The AI tool operates at Level One. It transacts. It responds to prompts with outputs. It does not build relationship, does not create mutual trust, does not share risk or vulnerability. The human relationships within the team — between engineer and colleagues, manager and reports, leader and organization — must operate at Level Two if the team is to maintain the capacity for humble inquiry in the face of the tool's confident outputs.
This means that the most important investment an organization can make in AI adoption is not the tool itself. It is the relational infrastructure within which the tool is used. The meetings in which people feel safe enough to say they are unsure. The code reviews in which questioning AI output is expected. The one-on-one conversations in which a manager asks "What did you learn?" and genuinely wants to know.
Level Two relationships are not a soft skill. They are the hard foundation upon which the quality of AI-augmented work rests. And they are the foundation that most organizations, in their rush to deploy tools and measure artifacts, have neglected to build. The relationships cannot be mandated, scheduled into quarterly reviews, or produced through team-building exercises. They are built through sustained attention to the person rather than to the role, and the building takes time.
Schein connected Level Two relationships to his broader argument about psychological safety. The safety that permits vulnerable admissions — "I don't know," "I can't evaluate this," "I'm struggling" — is built through Level Two relationships over time. Level One relationships cannot sustain it because the transactional framing treats vulnerability as weakness rather than as the condition of learning.
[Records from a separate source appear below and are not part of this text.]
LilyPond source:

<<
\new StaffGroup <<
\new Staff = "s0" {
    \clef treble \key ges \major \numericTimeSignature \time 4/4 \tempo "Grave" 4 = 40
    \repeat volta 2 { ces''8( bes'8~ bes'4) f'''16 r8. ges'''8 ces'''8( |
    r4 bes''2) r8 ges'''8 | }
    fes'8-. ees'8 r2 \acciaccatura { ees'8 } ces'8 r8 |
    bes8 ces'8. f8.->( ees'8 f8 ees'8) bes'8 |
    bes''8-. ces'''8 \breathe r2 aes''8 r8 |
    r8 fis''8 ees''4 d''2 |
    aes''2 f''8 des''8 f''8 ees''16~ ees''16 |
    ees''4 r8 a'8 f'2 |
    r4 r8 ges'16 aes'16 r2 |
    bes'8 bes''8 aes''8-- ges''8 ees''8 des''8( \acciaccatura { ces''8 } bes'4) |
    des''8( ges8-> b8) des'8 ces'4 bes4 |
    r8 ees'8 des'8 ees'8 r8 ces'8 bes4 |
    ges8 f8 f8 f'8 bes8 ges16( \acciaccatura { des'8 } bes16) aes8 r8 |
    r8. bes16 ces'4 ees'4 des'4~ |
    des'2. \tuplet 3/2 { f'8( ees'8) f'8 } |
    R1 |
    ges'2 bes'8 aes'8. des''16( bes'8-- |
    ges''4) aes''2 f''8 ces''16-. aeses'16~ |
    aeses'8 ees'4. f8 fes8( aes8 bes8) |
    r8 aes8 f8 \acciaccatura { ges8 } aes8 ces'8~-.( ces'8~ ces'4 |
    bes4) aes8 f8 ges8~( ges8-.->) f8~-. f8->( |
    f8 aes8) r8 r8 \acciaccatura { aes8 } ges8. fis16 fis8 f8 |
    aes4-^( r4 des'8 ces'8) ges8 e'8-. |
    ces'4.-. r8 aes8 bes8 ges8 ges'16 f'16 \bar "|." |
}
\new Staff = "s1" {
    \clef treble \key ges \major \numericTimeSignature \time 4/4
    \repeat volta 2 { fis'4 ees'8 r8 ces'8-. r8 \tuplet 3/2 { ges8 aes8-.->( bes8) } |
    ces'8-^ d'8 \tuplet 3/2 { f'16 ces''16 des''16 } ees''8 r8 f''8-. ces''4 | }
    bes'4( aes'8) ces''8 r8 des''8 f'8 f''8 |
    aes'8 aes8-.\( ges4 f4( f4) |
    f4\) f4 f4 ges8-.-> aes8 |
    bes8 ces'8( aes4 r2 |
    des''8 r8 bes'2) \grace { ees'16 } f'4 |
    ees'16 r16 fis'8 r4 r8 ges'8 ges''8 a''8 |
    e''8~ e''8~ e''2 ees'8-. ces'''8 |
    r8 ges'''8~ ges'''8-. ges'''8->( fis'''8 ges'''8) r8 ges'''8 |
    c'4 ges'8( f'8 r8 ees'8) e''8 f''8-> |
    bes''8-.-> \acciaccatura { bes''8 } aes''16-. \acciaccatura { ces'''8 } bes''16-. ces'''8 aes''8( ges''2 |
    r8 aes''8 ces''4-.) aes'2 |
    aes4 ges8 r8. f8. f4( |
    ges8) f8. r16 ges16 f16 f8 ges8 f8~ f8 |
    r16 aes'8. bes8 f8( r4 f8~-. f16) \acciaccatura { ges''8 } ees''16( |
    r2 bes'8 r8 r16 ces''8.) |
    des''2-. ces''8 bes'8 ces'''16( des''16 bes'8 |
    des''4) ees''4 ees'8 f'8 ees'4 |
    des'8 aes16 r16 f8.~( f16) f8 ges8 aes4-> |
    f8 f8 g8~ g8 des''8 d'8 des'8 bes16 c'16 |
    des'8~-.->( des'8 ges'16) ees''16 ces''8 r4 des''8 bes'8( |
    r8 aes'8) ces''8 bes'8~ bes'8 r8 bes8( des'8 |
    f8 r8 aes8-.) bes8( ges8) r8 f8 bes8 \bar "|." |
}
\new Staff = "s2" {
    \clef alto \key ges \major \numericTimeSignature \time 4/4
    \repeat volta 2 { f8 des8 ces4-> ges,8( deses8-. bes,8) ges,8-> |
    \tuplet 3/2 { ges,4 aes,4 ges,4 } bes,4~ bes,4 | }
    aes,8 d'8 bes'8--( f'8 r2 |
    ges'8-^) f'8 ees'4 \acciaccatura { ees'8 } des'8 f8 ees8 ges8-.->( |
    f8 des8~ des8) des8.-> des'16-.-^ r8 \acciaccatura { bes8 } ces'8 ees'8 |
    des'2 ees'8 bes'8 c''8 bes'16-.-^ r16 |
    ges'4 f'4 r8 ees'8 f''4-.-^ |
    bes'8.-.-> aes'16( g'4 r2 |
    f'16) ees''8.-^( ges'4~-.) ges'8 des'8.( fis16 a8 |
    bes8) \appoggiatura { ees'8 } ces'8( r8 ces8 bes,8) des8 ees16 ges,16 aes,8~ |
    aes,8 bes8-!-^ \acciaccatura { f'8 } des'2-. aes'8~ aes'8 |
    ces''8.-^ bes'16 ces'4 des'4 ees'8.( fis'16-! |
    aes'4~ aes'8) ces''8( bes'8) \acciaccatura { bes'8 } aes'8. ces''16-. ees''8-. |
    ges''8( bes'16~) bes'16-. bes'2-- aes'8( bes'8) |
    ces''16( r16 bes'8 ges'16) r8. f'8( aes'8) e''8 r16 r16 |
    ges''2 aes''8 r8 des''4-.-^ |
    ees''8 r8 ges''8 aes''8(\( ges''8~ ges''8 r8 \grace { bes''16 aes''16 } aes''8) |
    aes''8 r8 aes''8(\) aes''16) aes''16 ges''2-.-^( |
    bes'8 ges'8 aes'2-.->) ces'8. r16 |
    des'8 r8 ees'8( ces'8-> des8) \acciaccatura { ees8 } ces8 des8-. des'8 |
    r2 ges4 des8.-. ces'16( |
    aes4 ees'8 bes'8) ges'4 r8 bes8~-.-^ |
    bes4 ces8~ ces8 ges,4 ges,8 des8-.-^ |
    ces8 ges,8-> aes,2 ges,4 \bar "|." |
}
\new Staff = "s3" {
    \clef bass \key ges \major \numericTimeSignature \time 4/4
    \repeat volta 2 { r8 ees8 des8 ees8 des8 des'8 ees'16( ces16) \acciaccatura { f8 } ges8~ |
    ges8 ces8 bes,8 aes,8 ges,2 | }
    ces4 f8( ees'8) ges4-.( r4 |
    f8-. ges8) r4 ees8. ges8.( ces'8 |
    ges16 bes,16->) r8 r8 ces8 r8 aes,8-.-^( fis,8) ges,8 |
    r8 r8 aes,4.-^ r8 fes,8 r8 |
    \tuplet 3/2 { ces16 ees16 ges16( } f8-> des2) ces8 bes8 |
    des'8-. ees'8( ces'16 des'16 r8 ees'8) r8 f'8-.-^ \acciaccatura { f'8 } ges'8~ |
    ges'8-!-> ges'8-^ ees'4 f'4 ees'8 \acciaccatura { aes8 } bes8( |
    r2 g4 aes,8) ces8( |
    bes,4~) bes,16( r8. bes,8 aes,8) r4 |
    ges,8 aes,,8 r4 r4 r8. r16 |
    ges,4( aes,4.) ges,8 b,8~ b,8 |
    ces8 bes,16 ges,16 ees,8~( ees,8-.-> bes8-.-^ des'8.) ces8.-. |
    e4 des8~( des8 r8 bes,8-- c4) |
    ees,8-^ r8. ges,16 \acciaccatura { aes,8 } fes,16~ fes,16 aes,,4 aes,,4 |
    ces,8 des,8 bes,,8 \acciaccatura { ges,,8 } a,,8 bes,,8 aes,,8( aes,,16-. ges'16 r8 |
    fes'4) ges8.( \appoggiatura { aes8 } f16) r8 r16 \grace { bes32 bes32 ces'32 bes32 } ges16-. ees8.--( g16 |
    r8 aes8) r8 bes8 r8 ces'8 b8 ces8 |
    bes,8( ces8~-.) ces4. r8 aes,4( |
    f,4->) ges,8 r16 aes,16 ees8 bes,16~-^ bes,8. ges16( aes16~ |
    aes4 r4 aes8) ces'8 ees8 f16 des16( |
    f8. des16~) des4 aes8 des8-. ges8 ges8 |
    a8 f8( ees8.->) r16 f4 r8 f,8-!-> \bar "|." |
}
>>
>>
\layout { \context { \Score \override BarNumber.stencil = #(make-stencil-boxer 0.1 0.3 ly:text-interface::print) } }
The three levels of relationship were articulated in Schein's Humble Inquiry (2013) and elaborated in Humble Consulting (2016). The framework synthesized decades of observation about why some consultant-client relationships produced genuine change while others produced only superficial compliance. The distinguishing factor was almost always the depth of the relationship, and Schein's three levels named the depths with clinical precision.
Level One is transactional. It suffices for exchange but not for learning — and the AI transition requires learning.
Level Two is personal but professional. Genuine mutual interest, willingness to be known, commitment to understanding — the relational foundation for vulnerable admissions.
Level Three is friendship. Not required for organizational learning, and not always appropriate in professional contexts.
AI tools operate at Level One only. They cannot build relationship, share risk, or create the conditions of mutual trust.
Level Two is the minimum infrastructure. The quality of AI-augmented work depends on relationships the tool cannot provide.